The lack of border security, they said, is also a criminal issue that threatens “the safety of American citizens,” pointing to a more than 230% increase in the amount of fentanyl seized by Customs and Border Protection officials for the first three months in 2021 compared to the same timeframe in 2020.

“Law enforcement officials are recovering drugs, illegal narcotics, and weapons being smuggled across the border by cartels — the same cartels that are also trafficking men, women, and children and jeopardizing their lives,” they wrote.

At the same time the amount of fentanyl by weight has increased, drug seizure statistics from Customs and Border Protection show a nearly 11% decrease in the amount of heroin and 23% decrease in the amount of marijuana. Methamphetamine seizure by weight was up nearly 7%, and cocaine was up 155%.

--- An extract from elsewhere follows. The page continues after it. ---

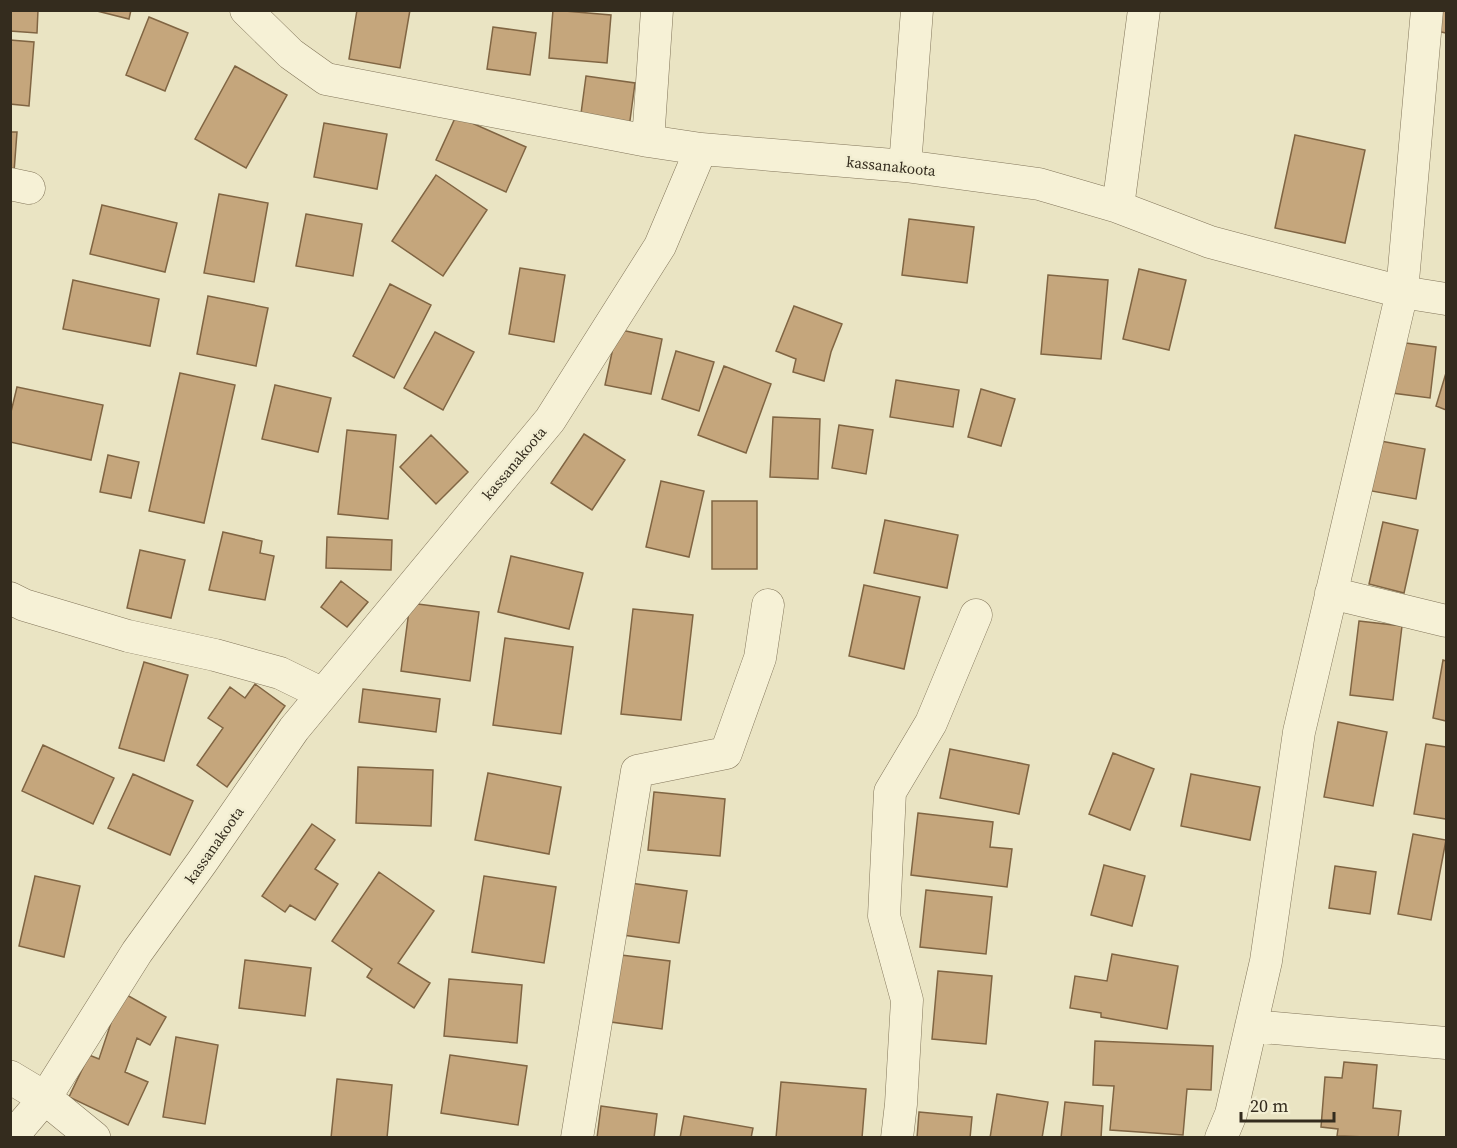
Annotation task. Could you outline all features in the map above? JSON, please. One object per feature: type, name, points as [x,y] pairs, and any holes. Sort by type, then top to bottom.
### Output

In their letter, the Republican governors also fault the Biden administration’s Department of Health and Human Services for calling upon several states to point to potential housing locations for migrants and say the office “circumvented our states altogether by asking private organizations and nonprofits to house unaccompanied minor children.”

“Allowing the federal government to place a potentially unlimited number of unaccompanied migrant children into our states’ facilities for an unspecified length of time with almost zero transparency is unacceptable and unsustainable,” they wrote. “We have neither the resources nor the obligation to solve the federal government’s problem and foot the bill for the consequences of this Administration’s misguided actions.”

Cox, through this letter, isn’t the only Utah politician that has taken a stance recently on the Biden administration’s handling of immigration.

Utah Republican Rep. Burgess Owens said during his trip to McAllen, Texas, last month that the issue hits close to home for many Americans, not just those who live along the southern border, and he stated falsely that the “borders are open right now.”

“We are seeing every single day people coming here and within hours getting on a train or a plane and going to your neighborhood,” he said. “So, no Americans, this isn’t a border issue anymore. They are coming to your neighborhoods, not knowing the language, not knowing the culture, and there is a cartel influence along the way.”

Asked to elaborate, Owens’ staff pointed to news stories about the federal government seeking to fly families and unaccompanied minors to border locations near Canada and to San Diego for processing and to articles about rural areas of Arizona that complained about border agents leaving migrants there when they don’t have the resources to help.

Utah Sen. Mike Lee has also spoken against the president for ending Trump’s rule requiring all people seeking asylum at the southern border to wait in Mexico.

The letter from Cox and the other Republican governors ends by urging Biden to “take action to end the humanitarian crisis and secure our southern border immediately.”

It does not specify what steps they would like to see him take.